• [EXTRACTED TEXT]
----

Wednesday, December 31, 2008

How Will It End?

The Truman Show, starring Jim Carrey as Truman, is a wonderfully original film about a man whose whole life, unbeknownst to him, has been lived in front of TV cameras. His life is a TV show. The story becomes a vehicle for many insights and questions about our own lives, the roles we play, our level of awareness as regards what is really going on outside our own little world.

One of the themes in the film is a pin Truman is wearing. "When Will It End?"

Despite the comic story line, amplified by Carrey's naturally inventive style, the film is serious in tone. And this question is not simply for Truman's audience, but for each of us as well.

We're all familiar with sayings like "it came to pass," with which we comfort ourselves during hard times or a cold spell. Nothing lasts forever, we say. Yet when we say this, we seldom apply this across the board. We generally live as if we ourselves are not going anywhere any time soon. And by extension, few of us can imagine a future in which the United States is no longer the United States.

So when we read books and articles about the fall of the Roman Empire, designed to teach us lessons about how nations and empires fall, how is it that we do not, almost cannot, relate it to our own nation, which is currently the world's strongest superpower?

----

• [DATA LINES]
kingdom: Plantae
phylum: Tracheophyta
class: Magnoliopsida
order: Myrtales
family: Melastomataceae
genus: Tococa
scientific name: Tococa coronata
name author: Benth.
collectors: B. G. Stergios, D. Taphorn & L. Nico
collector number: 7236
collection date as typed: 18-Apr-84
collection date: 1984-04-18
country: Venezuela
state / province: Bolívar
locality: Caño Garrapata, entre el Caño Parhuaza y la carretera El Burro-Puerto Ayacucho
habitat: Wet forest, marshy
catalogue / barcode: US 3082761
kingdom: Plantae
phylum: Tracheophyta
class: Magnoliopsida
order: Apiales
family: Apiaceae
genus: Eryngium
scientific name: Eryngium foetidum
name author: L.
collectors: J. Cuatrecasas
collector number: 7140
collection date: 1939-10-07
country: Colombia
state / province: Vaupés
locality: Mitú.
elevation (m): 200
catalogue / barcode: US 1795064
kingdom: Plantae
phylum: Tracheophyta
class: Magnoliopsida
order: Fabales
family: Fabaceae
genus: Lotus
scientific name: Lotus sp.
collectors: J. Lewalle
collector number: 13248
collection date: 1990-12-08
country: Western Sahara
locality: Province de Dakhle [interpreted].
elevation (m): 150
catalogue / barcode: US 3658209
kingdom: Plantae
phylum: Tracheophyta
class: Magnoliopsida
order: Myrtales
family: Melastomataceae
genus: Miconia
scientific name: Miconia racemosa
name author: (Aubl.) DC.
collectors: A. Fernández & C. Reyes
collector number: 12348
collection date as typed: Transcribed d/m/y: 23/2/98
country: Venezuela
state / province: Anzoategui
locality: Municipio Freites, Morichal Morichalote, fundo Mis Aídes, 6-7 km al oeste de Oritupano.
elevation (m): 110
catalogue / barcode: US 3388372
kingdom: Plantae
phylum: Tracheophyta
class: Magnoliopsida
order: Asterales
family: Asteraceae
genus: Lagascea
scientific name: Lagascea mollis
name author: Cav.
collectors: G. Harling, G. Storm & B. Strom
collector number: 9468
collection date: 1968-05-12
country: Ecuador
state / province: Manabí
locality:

----

• [TASK SET]
1. Write out the blog post from "Wednesday, December 31, 2008" to "us as well.".
2. Summarize the blog post in two sentences.
3. In the blog post, what question appears on the pin Truman wears?

• [ANSWERS GIVEN]
1.
Wednesday, December 31, 2008

How Will It End?

The Truman Show, starring Jim Carrey as Truman, is a wonderfully original film about a man whose whole life, unbeknownst to him, has been lived in front of TV cameras. His life is a TV show. The story becomes a vehicle for many insights and questions about our own lives, the roles we play, our level of awareness as regards what is really going on outside our own little world.

One of the themes in the film is a pin Truman is wearing. "When Will It End?"

Despite the comic story line, amplified by Carrey's naturally inventive style, the film is serious in tone. And this question is not simply for Truman's audience, but for each of us as well.

2. The blog post describes The Truman Show, a film starring Jim Carrey about a man whose whole life has been lived in front of TV cameras without his knowledge, and notes that a pin Truman wears asks "When Will It End?" It argues that this question applies to each of us, since although we say nothing lasts forever, few of us can imagine a future in which the United States is no longer the United States.

3. "When Will It End?"